Marco Denevi nació en Sáenz Peña, Buenos Aires, en 1922.
Fue novelista y dramaturgo. Y también abogado, trabajó en el área legal de un organismo público.
Alcanzó reconocimiento internacional con obras como Rosaura a las diez y Ceremonia secreta, relatos a la vez realistas y metafísicos. Falleció en Buenos Aires en 1998.

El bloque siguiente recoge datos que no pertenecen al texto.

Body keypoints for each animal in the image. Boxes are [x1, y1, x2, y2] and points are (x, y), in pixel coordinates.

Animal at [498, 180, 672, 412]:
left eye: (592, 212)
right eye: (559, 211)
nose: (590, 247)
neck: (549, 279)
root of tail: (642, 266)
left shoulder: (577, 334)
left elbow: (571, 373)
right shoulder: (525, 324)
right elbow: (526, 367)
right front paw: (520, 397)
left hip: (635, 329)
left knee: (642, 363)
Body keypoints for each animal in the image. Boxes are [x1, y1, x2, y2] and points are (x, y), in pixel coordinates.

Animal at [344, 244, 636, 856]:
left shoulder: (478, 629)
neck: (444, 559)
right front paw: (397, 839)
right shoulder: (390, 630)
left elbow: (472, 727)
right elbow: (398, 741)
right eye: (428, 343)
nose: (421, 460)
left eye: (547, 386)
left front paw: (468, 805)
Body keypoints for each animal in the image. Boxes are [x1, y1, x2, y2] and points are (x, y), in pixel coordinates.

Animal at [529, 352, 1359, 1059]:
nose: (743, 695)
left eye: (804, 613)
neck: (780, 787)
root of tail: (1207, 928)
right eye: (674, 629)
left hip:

Su obra: Rosaura a las diez, novela; Un pequeño café, novela; Parque de diversiones, novela; Los asesinos de los días de fiesta, novela; Salón de lectura, cuentos; Los locos y los cuerdos; Robotobor, novela; Manuel de Historia, novela; Enciclopedia de una familia argentina, novela; Música de amor perdido, novela; Nuestra Señora de la noche, novela; Una familia argentina; Ceremonia secreta, Falsificaciones, microrrelatos; El emperador de la China y otros cuentos; Hierba del cielo, cuentos; Furmila, la hermosa, cuento; El jardín de las delicias; Mitos eróticos; El amor es un pájaro rebelde; Noche de duelo, casa del muerto; Los expedientes, teatro; El emperador de la China, teatro; El cuarto de la noche, teatro; Los perezosos, teatro; El segundo círculo o El infierno de la sexualidad sin amor, teatro; Un globo amarillo, teatro; Fatalidad de los amantes, teatro; La República de Trapalanda, ensayo.

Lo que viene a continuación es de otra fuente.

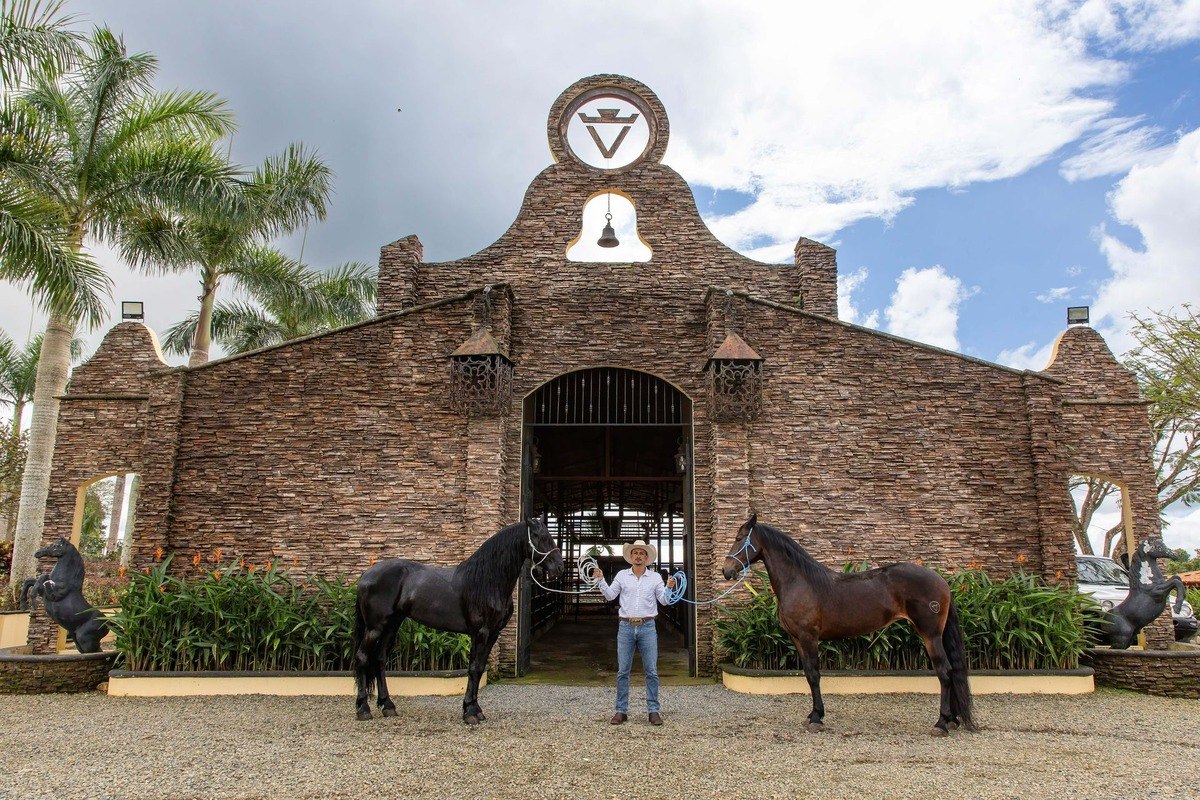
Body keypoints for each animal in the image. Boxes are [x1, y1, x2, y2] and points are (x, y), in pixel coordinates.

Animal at [352, 520, 564, 724]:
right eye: (538, 536)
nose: (559, 567)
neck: (487, 580)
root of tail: (366, 574)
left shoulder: (492, 633)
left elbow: (479, 668)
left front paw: (475, 709)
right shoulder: (480, 632)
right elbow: (475, 668)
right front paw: (470, 712)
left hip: (391, 626)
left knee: (380, 660)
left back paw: (388, 706)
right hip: (375, 627)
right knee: (362, 657)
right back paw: (363, 709)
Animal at [720, 515, 974, 734]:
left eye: (739, 538)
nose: (726, 570)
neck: (800, 581)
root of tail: (941, 581)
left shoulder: (809, 637)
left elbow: (814, 674)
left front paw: (816, 718)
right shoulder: (797, 639)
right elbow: (807, 674)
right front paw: (814, 714)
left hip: (930, 635)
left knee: (944, 672)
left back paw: (941, 723)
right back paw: (952, 720)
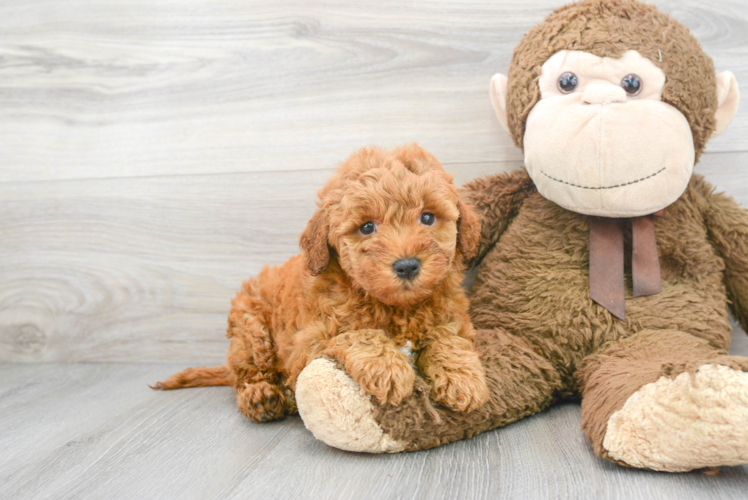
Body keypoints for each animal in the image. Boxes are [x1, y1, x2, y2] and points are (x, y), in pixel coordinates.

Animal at [153, 145, 490, 422]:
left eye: (428, 218)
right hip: (252, 333)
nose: (407, 265)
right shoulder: (308, 343)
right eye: (367, 227)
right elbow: (358, 334)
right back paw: (262, 397)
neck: (397, 307)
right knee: (248, 372)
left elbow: (448, 339)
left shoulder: (453, 319)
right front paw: (388, 368)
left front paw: (463, 377)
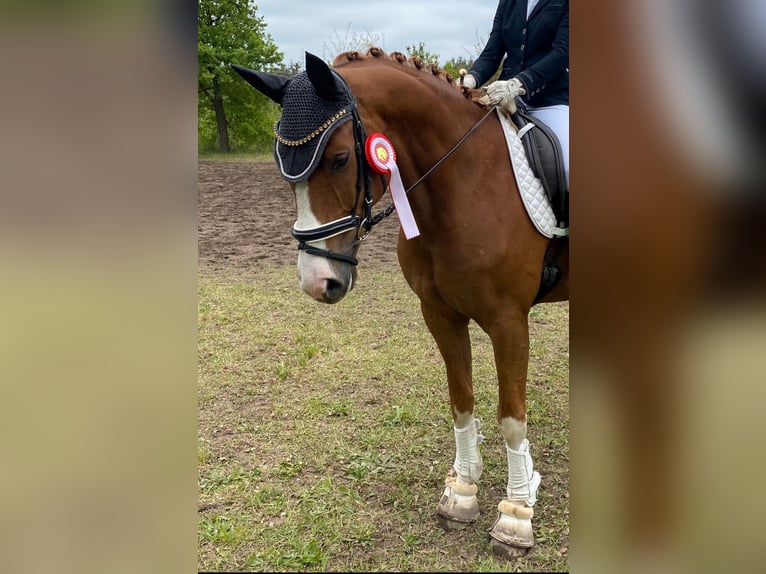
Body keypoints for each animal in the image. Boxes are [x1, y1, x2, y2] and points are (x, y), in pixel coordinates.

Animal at [234, 49, 568, 564]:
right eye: (281, 165)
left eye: (339, 158)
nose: (317, 282)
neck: (464, 183)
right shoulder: (440, 315)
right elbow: (461, 403)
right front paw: (464, 493)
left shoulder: (509, 321)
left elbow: (512, 420)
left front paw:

La inmolación por la belleza
El
erizo era feo y lo sabía. Por eso vivía en sitios apartados, en matorrales
sombríos, sin hablar con nadie, siempre solitario y taciturno, siempre triste,
él, que en realidad tenía un carácter alegre y gustaba de la compañía de los
demás. Sólo se atrevía a salir a altas horas de la noche y, si entonces oía
pasos, rápidamente erizaba sus púas y se convertía en una bola para ocultar su
rubor.
Una vez alguien encontró una esfera
híspida, ese tremendo alfiletero. En lugar de rociarlo con agua o arrojarle
humo —como
aconsejan los libros de zoología—, tomó una sarta de perlas, un racimo de uvas
de cristal, piedras preciosas, o quizá falsas, cascabeles, dos o tres
lentejuelas, varias luciérnagas, un dije de oro, flores de nácar y de
terciopelo, mariposas artificiales, un coral, una pluma y un botón, y los fue
enhebrando en cada una de las agujas del erizo, hasta transformar a aquella
criatura desagradable en un animal fabuloso.
Todos acudieron a contemplarlo. Según
quién lo mirase, semejaba la corona de un emperador bizantino, un fragmento de
la cola del Pájaro Roc o, si las luciérnagas se encendían, el fanal de una
góndola empavesada para la fiesta del Bucentauro, o, si lo miraba algún
envidioso, un bufón.
El erizo escuchaba las voces, las
exclamaciones, los aplausos, y lloraba de felicidad. Pero no se atrevía a
moverse por temor de que se le desprendiera aquel ropaje miliunanochesco. Así
permaneció durante todo el verano. Cuando llegaron los primeros fríos, había
muerto de hambre y de sed. Pero seguía hermoso.